I would like to compare to generic lists, and filter the mismatching values. I'm currently using a foreach loop, but I would like to know if there is a way to solve this using a lambda expression? In the example below i would like a resulting list that only contains the "4".
List<string> foo = new List<string>() { "1", "2", "3" };
List<string> bar = new List<string>() { "1", "2", "3", "4" };
Use the Linq Except<>
extension:
var result = bar.Except(foo);
Internally this adds all of foo
into a Set<>
(internal .Net type analogous to a HashSet<T>
) and then yields all those items from bar
which are successfully added.
Note - if you need case-insensitive comparison you can pass a specific StringComparer
:
var result = bar.Except(foo, StringComparer.OrdinalIgnoreCase);
The result is an IEnumerable<string>
and, as with many of the other Linq extension methods, doesn't start doing anything until you iterate with foreach
or 'realise' the result with a call to ToArray
or ToList
or whatever.
If you don't want to use Except
twice, consider something like this:
var listOld = new SortedSet<string> { "1", "2", "3", "4", };
var listNew = new SortedSet<string> { "1", "1½", "2", "4", "5", };
Then simply saying
listNew.SymmetricExceptWith(listOld);
will modify listNew
so it now contains the "difference elements" between the two original lists.

Task objective: Print the part of the list-comparison text from "I would like to compare" to "are successfully added.", word for word.

Material shown:
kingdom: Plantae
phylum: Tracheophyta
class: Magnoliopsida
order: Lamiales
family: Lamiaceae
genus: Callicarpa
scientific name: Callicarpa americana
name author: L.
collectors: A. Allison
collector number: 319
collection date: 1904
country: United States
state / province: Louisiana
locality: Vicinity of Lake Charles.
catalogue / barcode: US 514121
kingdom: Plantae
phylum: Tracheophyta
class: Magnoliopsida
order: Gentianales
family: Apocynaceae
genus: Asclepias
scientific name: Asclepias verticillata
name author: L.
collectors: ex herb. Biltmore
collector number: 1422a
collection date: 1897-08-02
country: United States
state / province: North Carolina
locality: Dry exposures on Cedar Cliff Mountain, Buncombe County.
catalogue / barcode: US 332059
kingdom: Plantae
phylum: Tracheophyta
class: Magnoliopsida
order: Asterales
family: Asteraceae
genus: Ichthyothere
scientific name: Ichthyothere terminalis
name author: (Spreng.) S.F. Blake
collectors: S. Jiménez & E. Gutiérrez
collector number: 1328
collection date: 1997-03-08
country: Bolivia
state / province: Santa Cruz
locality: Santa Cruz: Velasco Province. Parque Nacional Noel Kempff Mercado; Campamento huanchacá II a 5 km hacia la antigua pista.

Problem solution:
I would like to compare to generic lists, and filter the mismatching values. I'm currently using a foreach loop, but I would like to know if there is a way to solve this using a lambda expression? In the example below i would like a resulting list that only contains the "4".
List<string> foo = new List<string>() { "1", "2", "3" };
List<string> bar = new List<string>() { "1", "2", "3", "4" };
Use the Linq Except<>
extension:
var result = bar.Except(foo);
Internally this adds all of foo
into a Set<>
(internal .Net type analogous to a HashSet<T>
) and then yields all those items from bar
which are successfully added.